Saved entries:
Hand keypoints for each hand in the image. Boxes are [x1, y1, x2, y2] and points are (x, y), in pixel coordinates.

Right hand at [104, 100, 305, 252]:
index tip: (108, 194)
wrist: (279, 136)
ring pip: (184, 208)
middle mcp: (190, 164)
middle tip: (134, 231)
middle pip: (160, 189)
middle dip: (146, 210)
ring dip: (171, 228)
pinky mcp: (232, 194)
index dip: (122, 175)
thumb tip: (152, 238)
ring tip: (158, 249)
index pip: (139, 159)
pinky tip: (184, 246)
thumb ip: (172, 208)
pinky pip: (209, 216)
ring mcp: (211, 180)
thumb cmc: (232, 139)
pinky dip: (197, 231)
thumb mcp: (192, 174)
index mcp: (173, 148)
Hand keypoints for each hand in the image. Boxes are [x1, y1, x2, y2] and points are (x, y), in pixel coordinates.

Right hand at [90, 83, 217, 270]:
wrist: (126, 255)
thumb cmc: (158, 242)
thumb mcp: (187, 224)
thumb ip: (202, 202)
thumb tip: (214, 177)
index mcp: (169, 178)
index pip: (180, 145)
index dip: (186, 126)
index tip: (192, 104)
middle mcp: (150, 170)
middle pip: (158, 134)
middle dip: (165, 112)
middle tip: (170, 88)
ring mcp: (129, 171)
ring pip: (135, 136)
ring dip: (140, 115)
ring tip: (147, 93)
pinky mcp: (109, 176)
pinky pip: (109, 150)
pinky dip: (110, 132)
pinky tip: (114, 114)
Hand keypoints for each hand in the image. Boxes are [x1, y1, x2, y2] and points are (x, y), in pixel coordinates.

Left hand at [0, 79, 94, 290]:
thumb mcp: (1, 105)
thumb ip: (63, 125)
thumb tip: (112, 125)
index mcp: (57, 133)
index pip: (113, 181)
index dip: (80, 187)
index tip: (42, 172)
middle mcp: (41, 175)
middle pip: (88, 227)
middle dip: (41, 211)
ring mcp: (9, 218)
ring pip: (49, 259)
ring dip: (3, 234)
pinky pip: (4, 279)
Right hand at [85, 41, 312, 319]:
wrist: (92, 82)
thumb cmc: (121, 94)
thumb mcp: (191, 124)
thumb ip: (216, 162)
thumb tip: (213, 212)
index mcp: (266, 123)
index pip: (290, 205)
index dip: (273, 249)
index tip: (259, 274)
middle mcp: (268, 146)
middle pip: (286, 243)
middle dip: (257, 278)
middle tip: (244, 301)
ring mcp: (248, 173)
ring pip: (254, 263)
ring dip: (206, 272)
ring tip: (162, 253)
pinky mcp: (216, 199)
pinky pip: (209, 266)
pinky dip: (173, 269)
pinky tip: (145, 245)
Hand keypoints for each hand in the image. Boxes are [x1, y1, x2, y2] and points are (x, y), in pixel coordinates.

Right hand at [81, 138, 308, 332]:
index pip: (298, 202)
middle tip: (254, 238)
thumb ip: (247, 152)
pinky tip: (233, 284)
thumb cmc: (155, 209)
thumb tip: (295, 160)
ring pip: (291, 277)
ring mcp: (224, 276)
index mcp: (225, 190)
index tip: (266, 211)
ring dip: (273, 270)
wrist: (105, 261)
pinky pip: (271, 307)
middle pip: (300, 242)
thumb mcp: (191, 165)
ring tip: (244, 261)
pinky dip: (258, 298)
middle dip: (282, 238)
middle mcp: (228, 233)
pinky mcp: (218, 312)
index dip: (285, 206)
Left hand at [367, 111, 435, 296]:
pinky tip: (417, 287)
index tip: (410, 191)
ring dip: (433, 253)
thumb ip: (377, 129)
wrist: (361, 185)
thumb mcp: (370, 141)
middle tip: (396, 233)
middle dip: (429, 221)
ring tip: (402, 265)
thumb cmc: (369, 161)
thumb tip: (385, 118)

WHAT YOU SHOULD DO
Copy out each line of the data exactly.

RESULT BELOW
Hand keypoints for each hand in the image. Boxes are [x1, y1, x2, y2] and points are (x, y), in pixel coordinates.

Right hand at [104, 100, 305, 252]:
index tip: (108, 194)
wrist: (279, 136)
ring pip: (184, 208)
middle mcp: (190, 164)
middle tip: (134, 231)
middle pip: (160, 189)
middle dip: (146, 210)
ring dip: (171, 228)
pinky mcp: (232, 194)
index dip: (122, 175)
thumb tip: (152, 238)
ring tip: (158, 249)
index pip: (139, 159)
pinky tip: (184, 246)
thumb ip: (172, 208)
pinky pip: (209, 216)
ring mcp: (211, 180)
thumb cmc: (232, 139)
pinky dip: (197, 231)
thumb mcp: (192, 174)
index mcp: (173, 148)
Hand keypoints for each hand in the image. Boxes are [x1, y1, x2, y2] and points are (x, y), in pixel coordinates.

Right hand at [90, 83, 217, 270]:
wrist: (126, 255)
thumb cmc: (158, 242)
thumb mcp: (187, 224)
thumb ip: (202, 202)
thumb tip: (214, 177)
index mcp: (169, 178)
index pip: (180, 145)
index dip: (186, 126)
index tip: (192, 104)
middle mcp: (150, 170)
middle pip: (158, 134)
middle dip: (165, 112)
middle tip: (170, 88)
ring mcp: (129, 171)
ring pip: (135, 136)
ring dip: (140, 115)
ring tip: (147, 93)
pinky mcp: (109, 176)
pinky pip: (109, 150)
pinky dip: (110, 132)
pinky tip: (114, 114)
Hand keypoints for each hand in the image. Boxes are [x1, y1, x2, y2] and points are (x, y), in pixel coordinates.

Left hand at [0, 79, 94, 290]:
thumb mcp: (1, 105)
thumb ip: (63, 125)
thumb tip: (112, 125)
index mcp: (57, 133)
index pip: (113, 181)
index dip: (80, 187)
index tip: (42, 172)
middle mcp: (41, 175)
middle pip: (88, 227)
middle dip: (41, 211)
ring mcp: (9, 218)
ring pip: (49, 259)
ring dip: (3, 234)
pinky pip: (4, 279)
Right hand at [85, 41, 312, 319]:
wrist: (92, 82)
thumb cmc: (121, 94)
thumb mcp: (191, 124)
thumb ip: (216, 162)
thumb tip: (213, 212)
index mcp: (266, 123)
index pip: (290, 205)
index dip: (273, 249)
index tip: (259, 274)
middle mcp: (268, 146)
middle pip: (286, 243)
middle dip: (257, 278)
middle tip: (244, 301)
ring mcp: (248, 173)
ring pip: (254, 263)
ring dip: (206, 272)
ring tip: (162, 253)
pinky mcp: (216, 199)
pinky pip: (209, 266)
pinky dip: (173, 269)
pinky tip: (145, 245)
Hand keypoints for each hand in the image. Boxes are [x1, y1, x2, y2] and points are (x, y), in pixel coordinates.

Right hand at [81, 138, 308, 332]:
index pip: (298, 202)
middle tip: (254, 238)
thumb ip: (247, 152)
pinky tip: (233, 284)
thumb cmc: (155, 209)
thumb tip: (295, 160)
ring pip: (291, 277)
ring mcp: (224, 276)
index mcp: (225, 190)
index tip: (266, 211)
ring dip: (273, 270)
wrist: (105, 261)
pinky pip: (271, 307)
middle pip: (300, 242)
thumb mcp: (191, 165)
ring tip: (244, 261)
pinky dip: (258, 298)
middle dip: (282, 238)
middle mcp: (228, 233)
pinky mcp: (218, 312)
index dip: (285, 206)
Left hand at [367, 111, 435, 296]:
pinky tip: (417, 287)
index tip: (410, 191)
ring dip: (433, 253)
thumb ip: (377, 129)
wrist: (361, 185)
thumb mcp: (370, 141)
middle tip: (396, 233)
middle dip: (429, 221)
ring tip: (402, 265)
thumb cmc: (369, 161)
thumb tip: (385, 118)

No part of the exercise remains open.